══ AVAILABLE DATA ══
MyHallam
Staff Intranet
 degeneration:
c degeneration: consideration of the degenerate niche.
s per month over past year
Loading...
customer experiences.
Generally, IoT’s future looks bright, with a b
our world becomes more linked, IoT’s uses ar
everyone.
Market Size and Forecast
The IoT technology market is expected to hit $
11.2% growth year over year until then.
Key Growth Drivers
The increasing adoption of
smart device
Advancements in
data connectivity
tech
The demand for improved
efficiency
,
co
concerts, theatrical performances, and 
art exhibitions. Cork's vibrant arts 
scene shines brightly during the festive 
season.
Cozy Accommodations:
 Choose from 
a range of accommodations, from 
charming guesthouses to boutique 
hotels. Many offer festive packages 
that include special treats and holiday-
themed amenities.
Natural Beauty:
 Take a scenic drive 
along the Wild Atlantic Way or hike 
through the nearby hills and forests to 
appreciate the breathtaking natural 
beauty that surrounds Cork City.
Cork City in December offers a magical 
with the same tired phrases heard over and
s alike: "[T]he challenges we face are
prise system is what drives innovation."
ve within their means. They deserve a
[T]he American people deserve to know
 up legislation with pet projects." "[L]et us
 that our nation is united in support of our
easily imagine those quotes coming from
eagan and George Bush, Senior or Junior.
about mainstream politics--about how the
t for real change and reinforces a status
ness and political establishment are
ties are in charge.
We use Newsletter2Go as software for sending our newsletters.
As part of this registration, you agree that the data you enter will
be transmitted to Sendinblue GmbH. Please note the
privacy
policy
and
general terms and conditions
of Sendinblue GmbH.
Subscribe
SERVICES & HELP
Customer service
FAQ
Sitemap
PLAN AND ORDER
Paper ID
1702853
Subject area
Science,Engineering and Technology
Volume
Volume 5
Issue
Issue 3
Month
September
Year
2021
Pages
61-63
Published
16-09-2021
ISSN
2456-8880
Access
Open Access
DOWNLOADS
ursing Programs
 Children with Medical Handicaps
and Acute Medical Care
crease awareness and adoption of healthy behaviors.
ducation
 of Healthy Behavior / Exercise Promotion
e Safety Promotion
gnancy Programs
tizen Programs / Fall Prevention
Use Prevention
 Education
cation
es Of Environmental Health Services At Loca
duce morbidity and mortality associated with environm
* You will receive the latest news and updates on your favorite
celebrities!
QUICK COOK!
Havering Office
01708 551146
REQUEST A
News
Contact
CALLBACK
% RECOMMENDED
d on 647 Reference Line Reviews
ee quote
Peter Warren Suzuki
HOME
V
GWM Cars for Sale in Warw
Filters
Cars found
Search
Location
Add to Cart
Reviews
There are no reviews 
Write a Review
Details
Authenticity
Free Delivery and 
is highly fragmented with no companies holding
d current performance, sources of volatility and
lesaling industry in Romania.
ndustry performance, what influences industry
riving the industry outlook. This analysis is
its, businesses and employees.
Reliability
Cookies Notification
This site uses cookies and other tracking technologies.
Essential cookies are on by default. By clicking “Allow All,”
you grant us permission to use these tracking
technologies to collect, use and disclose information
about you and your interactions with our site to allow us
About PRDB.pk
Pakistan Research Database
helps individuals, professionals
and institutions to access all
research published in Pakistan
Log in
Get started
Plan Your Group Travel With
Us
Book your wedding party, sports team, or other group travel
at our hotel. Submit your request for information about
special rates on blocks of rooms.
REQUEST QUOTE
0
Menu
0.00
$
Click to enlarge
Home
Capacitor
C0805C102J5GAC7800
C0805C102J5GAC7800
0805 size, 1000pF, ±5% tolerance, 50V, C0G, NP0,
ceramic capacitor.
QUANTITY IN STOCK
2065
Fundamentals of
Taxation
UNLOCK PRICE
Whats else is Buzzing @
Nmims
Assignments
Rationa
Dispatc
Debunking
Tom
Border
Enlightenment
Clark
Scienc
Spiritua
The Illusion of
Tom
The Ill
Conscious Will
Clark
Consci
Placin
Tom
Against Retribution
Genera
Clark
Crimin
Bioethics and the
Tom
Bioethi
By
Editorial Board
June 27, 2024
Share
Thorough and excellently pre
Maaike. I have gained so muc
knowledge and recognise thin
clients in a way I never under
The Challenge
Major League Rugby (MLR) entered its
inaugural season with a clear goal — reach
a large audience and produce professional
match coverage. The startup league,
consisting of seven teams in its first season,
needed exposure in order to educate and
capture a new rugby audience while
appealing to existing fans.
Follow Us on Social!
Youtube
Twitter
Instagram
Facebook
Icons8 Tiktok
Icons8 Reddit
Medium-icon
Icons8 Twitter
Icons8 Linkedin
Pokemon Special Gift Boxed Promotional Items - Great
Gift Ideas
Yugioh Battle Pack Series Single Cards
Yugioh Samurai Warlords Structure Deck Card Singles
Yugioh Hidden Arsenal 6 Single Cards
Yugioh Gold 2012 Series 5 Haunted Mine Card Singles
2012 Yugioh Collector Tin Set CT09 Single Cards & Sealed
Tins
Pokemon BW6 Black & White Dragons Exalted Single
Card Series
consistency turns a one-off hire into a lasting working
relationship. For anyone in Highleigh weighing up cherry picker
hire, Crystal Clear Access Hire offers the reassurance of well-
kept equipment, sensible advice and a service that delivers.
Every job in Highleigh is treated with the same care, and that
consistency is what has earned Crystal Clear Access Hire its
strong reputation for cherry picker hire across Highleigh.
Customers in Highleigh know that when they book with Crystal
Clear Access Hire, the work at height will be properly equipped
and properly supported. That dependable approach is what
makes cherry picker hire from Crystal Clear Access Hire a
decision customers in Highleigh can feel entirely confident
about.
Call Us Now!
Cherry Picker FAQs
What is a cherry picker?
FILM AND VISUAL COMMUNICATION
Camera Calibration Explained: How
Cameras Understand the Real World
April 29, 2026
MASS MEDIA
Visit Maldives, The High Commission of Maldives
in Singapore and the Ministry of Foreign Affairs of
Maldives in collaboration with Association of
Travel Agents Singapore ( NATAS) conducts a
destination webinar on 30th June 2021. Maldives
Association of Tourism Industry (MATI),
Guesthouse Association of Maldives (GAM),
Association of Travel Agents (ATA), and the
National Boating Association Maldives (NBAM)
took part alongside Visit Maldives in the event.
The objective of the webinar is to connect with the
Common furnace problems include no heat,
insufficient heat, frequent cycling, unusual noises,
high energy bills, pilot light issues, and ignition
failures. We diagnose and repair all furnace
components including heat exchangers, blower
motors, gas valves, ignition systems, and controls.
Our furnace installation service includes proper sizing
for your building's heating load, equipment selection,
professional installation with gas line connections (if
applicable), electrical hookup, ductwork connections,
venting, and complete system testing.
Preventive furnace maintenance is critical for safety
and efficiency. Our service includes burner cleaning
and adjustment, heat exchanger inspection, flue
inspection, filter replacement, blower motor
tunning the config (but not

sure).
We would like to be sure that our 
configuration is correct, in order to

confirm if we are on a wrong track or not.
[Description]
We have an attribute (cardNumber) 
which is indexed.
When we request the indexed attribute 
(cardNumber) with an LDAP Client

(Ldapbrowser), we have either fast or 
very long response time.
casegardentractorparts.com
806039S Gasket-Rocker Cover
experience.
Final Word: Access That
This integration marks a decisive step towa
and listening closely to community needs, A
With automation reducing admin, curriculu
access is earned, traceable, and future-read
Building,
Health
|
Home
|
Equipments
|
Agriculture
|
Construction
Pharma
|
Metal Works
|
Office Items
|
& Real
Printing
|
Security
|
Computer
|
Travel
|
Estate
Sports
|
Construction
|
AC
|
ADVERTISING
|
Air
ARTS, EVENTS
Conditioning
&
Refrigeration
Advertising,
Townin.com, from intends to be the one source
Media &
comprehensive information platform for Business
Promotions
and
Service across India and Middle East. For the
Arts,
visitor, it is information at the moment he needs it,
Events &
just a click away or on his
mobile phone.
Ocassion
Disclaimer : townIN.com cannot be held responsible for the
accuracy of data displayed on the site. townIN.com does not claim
═══
--- TASK INSTRUCTIONS ---
Transcribe each line of the data above, unaltered, from the one where "As part of this" appears to the one where "There are no reviews" appears, inclusive of both.

--- RESPONSE BELOW ---
As part of this registration, you agree that the data you enter will
be transmitted to Sendinblue GmbH. Please note the
privacy
policy
and
general terms and conditions
of Sendinblue GmbH.
Subscribe
SERVICES & HELP
Customer service
FAQ
Sitemap
PLAN AND ORDER
Paper ID
1702853
Subject area
Science,Engineering and Technology
Volume
Volume 5
Issue
Issue 3
Month
September
Year
2021
Pages
61-63
Published
16-09-2021
ISSN
2456-8880
Access
Open Access
DOWNLOADS
ursing Programs
 Children with Medical Handicaps
and Acute Medical Care
crease awareness and adoption of healthy behaviors.
ducation
 of Healthy Behavior / Exercise Promotion
e Safety Promotion
gnancy Programs
tizen Programs / Fall Prevention
Use Prevention
 Education
cation
es Of Environmental Health Services At Loca
duce morbidity and mortality associated with environm
* You will receive the latest news and updates on your favorite
celebrities!
QUICK COOK!
Havering Office
01708 551146
REQUEST A
News
Contact
CALLBACK
% RECOMMENDED
d on 647 Reference Line Reviews
ee quote
Peter Warren Suzuki
HOME
V
GWM Cars for Sale in Warw
Filters
Cars found
Search
Location
Add to Cart
Reviews
There are no reviews 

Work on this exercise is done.